Cover photo for Kumar Thangudu

Principles of Paranoia : Engineering Insights

Kumar Thangudu
This post was originally written here and got bookmarked over 500 times, way more than I expected. 

For the engineers who wanna build physical things at a large scale in the USA (not using pension money or gov't or VC money)/ ie - being resourceful, here's some brouhaha for ya......

For everyone else, this will put you to sleep........

I have had the privilege of working with squadrons of operations research, applied math, and materials engineering PHDs and more.

I'm one of 60 engineers on the planet trained in my specialty (operations research + polymer eng.), 1 of 20 in the USA, and 1 of 3 that has designed, scaled, and optimized 100M+ tonne systems multiple times over.

My predecessors in some of the companies were ex-CIA and some advised congress on issues related to nat sec. Learned a lot from them.

Things to know/learn/be cognizant of:

1) Objective Functions - declare a specific objective(https://byjus.com/question-answer/what-is-the-objective-function-in-linear-programming-problems/#:~:text=The%20real%2Dvalued%20function%20whose,are%20constraints%20and%20are%20variables….)

2) Constraints (https://leanproduction.com/theory-of-constraints/…

3) How do you measure reality? (read the book "A measure of reality") 

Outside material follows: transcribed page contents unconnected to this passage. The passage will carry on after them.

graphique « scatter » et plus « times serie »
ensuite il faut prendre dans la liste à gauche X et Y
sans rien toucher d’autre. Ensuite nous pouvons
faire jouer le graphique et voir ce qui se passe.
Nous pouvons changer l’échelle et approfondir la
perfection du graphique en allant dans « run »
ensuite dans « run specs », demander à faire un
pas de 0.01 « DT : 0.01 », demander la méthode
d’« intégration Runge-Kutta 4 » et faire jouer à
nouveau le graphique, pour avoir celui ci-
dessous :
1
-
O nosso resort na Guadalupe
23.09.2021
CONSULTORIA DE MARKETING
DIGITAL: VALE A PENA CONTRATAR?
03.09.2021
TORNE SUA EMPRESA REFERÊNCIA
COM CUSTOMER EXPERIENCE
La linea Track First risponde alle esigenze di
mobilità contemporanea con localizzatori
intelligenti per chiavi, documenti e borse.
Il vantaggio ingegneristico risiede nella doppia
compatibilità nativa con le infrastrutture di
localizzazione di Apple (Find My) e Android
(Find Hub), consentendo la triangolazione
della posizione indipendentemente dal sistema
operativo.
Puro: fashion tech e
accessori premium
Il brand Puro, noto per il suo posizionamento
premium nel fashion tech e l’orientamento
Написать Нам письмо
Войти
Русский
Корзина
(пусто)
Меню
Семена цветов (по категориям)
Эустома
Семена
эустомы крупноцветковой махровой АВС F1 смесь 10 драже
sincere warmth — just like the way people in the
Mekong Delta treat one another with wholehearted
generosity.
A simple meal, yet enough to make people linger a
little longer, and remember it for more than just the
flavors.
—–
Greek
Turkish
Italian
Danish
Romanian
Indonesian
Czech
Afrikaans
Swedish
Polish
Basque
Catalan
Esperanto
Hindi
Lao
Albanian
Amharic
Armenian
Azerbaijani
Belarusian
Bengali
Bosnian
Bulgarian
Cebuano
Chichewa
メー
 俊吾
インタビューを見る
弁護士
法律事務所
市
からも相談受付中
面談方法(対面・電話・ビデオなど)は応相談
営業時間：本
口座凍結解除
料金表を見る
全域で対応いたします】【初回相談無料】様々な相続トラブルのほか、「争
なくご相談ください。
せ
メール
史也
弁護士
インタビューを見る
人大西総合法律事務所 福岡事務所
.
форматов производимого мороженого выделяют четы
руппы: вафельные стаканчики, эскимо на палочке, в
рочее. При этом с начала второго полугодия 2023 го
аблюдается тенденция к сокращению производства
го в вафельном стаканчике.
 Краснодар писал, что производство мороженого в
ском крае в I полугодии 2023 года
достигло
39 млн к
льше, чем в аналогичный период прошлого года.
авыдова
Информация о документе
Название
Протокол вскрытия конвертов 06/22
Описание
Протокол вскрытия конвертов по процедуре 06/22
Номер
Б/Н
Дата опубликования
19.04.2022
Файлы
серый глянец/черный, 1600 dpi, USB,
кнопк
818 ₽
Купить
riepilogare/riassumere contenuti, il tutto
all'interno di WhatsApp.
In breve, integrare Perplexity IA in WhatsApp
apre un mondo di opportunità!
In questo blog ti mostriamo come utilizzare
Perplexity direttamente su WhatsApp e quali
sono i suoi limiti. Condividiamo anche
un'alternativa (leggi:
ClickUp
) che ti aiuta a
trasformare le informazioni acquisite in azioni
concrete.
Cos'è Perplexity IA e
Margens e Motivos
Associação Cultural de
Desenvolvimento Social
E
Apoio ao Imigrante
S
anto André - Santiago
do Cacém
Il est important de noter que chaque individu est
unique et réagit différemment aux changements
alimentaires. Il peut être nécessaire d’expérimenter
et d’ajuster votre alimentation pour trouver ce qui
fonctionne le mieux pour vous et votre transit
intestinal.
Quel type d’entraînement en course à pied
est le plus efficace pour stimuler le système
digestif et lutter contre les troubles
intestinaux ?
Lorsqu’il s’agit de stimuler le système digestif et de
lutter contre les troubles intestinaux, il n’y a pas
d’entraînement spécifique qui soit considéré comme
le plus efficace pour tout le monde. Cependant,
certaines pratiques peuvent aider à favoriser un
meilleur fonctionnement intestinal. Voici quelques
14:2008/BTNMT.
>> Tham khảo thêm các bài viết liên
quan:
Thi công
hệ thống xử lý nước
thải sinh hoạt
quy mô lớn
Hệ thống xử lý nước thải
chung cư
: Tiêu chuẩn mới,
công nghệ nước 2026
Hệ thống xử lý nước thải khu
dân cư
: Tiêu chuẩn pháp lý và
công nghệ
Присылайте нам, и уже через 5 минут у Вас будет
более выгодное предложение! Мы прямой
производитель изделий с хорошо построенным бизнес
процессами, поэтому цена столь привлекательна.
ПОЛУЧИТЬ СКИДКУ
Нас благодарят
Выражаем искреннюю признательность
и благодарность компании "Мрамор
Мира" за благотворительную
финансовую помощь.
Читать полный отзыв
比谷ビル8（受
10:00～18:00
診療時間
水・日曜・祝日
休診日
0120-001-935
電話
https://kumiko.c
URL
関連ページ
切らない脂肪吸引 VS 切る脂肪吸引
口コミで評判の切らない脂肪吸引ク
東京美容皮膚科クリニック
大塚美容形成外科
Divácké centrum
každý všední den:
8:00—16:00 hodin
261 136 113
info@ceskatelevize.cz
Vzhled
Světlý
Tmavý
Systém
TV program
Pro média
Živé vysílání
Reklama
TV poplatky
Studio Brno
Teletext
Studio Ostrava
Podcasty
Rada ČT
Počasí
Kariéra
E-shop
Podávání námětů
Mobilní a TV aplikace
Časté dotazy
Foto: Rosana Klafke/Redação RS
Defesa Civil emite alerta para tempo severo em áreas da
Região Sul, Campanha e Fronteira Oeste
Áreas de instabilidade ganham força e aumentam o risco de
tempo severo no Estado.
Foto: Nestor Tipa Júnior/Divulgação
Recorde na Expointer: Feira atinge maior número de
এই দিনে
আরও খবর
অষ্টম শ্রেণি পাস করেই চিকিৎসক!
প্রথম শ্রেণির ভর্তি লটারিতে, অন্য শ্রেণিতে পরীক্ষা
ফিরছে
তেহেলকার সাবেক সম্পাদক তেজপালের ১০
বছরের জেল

4) Local operating environment variables -- you will always unravel the taxonomy and schema of both competitors benchmarking and the environments themselves iteratively. ie leave room to add more columns of data to your modeling and repeat til you have a full picture of the data model and operating environment. 

5) Model for weather, breaks in transportation, and feedstock volatility. (Example, I designed a facility that utilized liquid nitrogen to make a byproduct of a polymer --- the O&G prices and futures and quantity I could buy in influenced the viability of the overall polymer's end use case) 

6) "Only the paranoid survive." - You need to have a working memory of thousands of real world technologies and a benchmark of their EROI (Energy return on investment) 

7) Always, always, talk to the people on the front lines and incentivize their participation in the outcome. Your models will improve. 

8) Test your CFO on combinatorics and prob/stat - figure out of they're a glorified bookkeeper or an actual wrangler. (Can they do regressions?) etc..

9) Deduce the cost of the Bill of Materials and its supply chain not in terms of dollar costs, but in terms of kilowatt hours - this gives you negotiating room with suppliers and service vendors as you can deduce their relative hard costs. Track back to costs. You'll have to put elbow grease into looking up prices on electricity across your forecasted locations in the supply chain. This one thing will give you a basis of measurement that others cannot wrangle. 

10) Model feedstock volatility against the Federal Stress Indexes on the dollar. 

11) Understanding feedstock volatilities will take you a lifetime, but you need to with relative certainty have low, medium, or high conviction and know where you sit in that chain. 

12) Getting verbally violent pseudorandomly with suppliers when all things are calm will prevent headaches in the future. Keep them active, they will get lazy. This is the annoying cost of doing business. Also monitor their churn. 

13) If a vendor is telling you that a machine has a max throughput, they're probably lying to you. 

14) Throw anyone out of your org if they call themselves a polymath or obsess over the notion of IQ. 

15) An engineer who does not break bread with their technicians or doesn't know them well enough is a recipe for danger int he facility, fix immediately. 

16) if you want data across the org, assume you'll need a political or violent (not physically) trojan horse to obtain it. 

17) if a data request takes longer than 3 days, then the org has to be ripped apart and fixed from the silicon up so to speak.